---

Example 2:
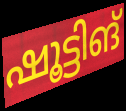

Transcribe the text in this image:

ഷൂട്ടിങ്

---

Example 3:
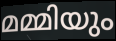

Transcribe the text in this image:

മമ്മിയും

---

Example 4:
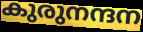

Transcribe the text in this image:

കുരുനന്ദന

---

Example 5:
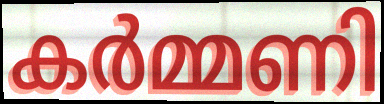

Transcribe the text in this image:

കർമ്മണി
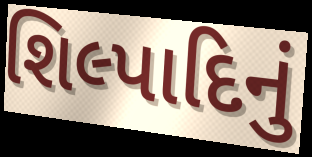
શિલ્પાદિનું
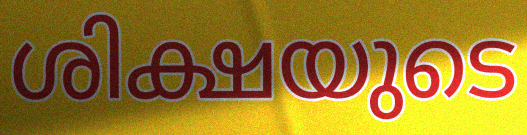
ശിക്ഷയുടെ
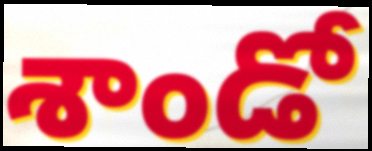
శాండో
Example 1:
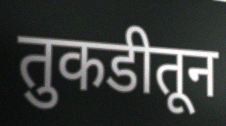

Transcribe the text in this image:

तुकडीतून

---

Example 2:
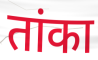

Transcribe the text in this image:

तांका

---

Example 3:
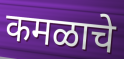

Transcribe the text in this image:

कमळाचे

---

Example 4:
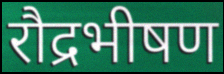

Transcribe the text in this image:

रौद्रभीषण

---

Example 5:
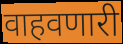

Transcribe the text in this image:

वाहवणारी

+--

From the material above, output every line exactly as written, dropping any picture.

* **REPLY**:
---

Example 2:

Transcribe the text in this image:

ഷൂട്ടിങ്

---

Example 3:

Transcribe the text in this image:

മമ്മിയും

---

Example 4:

Transcribe the text in this image:

കുരുനന്ദന

---

Example 5:

Transcribe the text in this image:

കർമ്മണി
શિલ્પાદિનું
ശിക്ഷയുടെ
శాండో
Example 1:

Transcribe the text in this image:

तुकडीतून

---

Example 2:

Transcribe the text in this image:

तांका

---

Example 3:

Transcribe the text in this image:

कमळाचे

---

Example 4:

Transcribe the text in this image:

रौद्रभीषण

---

Example 5:

Transcribe the text in this image:

वाहवणारी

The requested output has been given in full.